What containment does not fix

One honest limit, so the checklist does not oversell itself. Containment addresses the blast radius of the agent's authority. It does not make a wrong agent right. A January 2026 taxonomy of failed agentic pull requests found that the large majority of rejections, more than nine in ten, came from coordination and competence problems: reviewers abandoning the PR, duplicate work, tests failing, features nobody asked for. Authority and security failures were a small slice. Everything in this post limits what a hijacked or over-permissioned agent can damage. None of it makes the agent's code good. That is a different problem, addressed by the verification loop's tests and by the cornerstone discipline of running Claude Code as a production engineering practice and keeping agents reliable in production. Contain the authority; verify the work. Two jobs, both required.

Before the first unattended run, the short version:

  • Run the agent in dontAsk, never bypassPermissions, with a deliberately short allow list.
  • Skip static PATs. Use the job-scoped GITHUB_TOKEN, and set persist-credentials: false on checkout so the token does not linger in .git/config where the agent can read it back.
  • Declare permissions: explicitly, read-only by default, raised per job only where a job genuinely needs it.
  • SHA-pin every action, including claude-code-action itself.
  • Require status checks and CODEOWNERS review on the protected branch, turn off bypassing, and put .github/ behind CODEOWNERS too.

None of these is the whole answer on its own. Together they move the merge decision off the agent and onto something it cannot quietly change.

If you want help designing that containment layer, the hooks, the permission scoping, and the CI integration, that is what Claude Code infrastructure setup covers. Or take fifteen minutes and we can look at where your current pipeline trusts the agent more than it should: book a short call.

FAQ

Can Claude Code run inside GitHub Actions?

Yes. The official claude-code-action runs the agent inside a GitHub Actions job, triggered by an @claude mention, a label, or a schedule. By default it commits to a new branch and links a pull request for a human to open and merge; it does not merge on its own.

Is it safe to give a Claude Code agent CI access?

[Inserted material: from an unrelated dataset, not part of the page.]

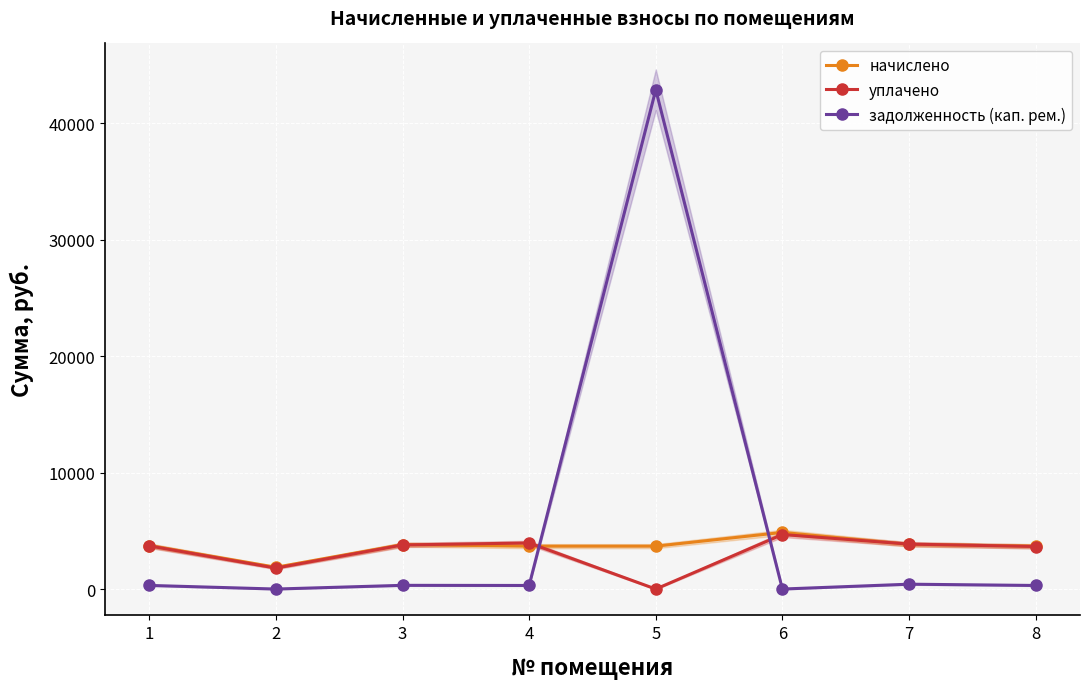

What are all the series names shown in the legend?

начислено, уплачено, задолженность (кап. рем.)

Safe is the wrong frame. Treat the agent as an untrusted contributor: give it the least authority that still lets it work, isolate the run, and put a deterministic gate plus a named human in front of the merge. The risk is the authority you grant, not the agent's competence.

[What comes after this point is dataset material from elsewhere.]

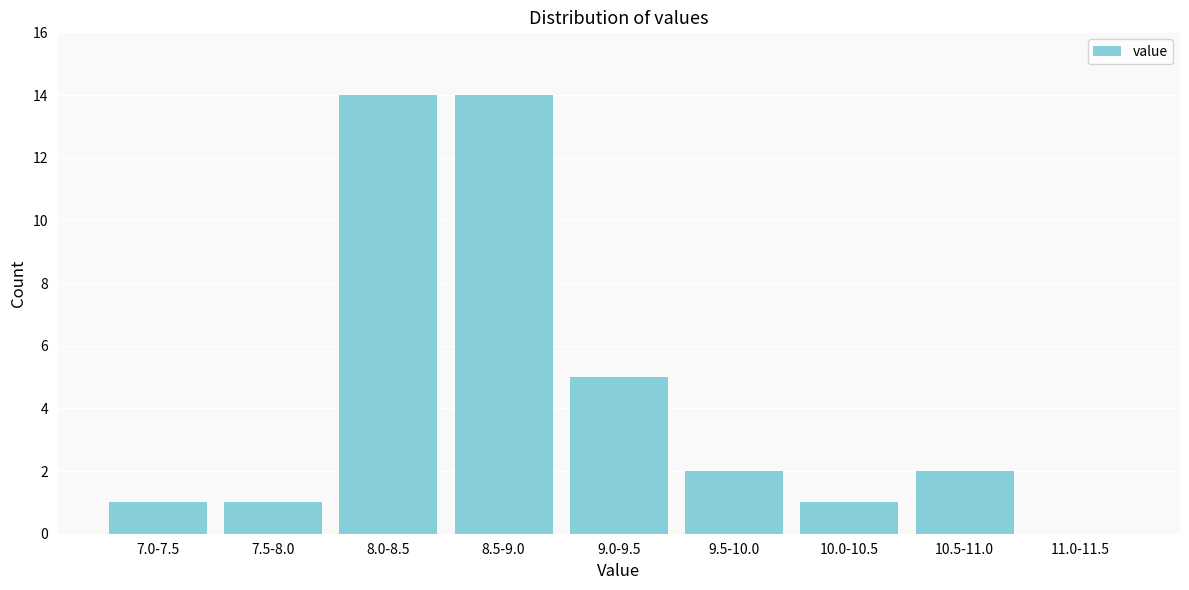

Reading left to right, transcribe all the data shown in this chart.

7.0-7.5=1	7.5-8.0=1	8.0-8.5=14	8.5-9.0=14	9.0-9.5=5	9.5-10.0=2	10.0-10.5=1	10.5-11.0=2	11.0-11.5=0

Should a Claude Code agent use bypassPermissions or --dangerously-skip-permissions in CI?

No. bypassPermissions disables safety checks and, per Anthropic's docs, offers no protection against prompt injection. Use dontAsk mode instead: it auto-denies any tool call that would prompt and only runs actions on your allow list plus read-only Bash, which makes it non-interactive for CI without removing the guardrails.

Who reviews code an AI agent writes in CI?

A named human, assigned through CODEOWNERS, and backstopped by required status checks on the protected branch that the agent's token cannot mark green. The agent's own report that tests passed is not a gate.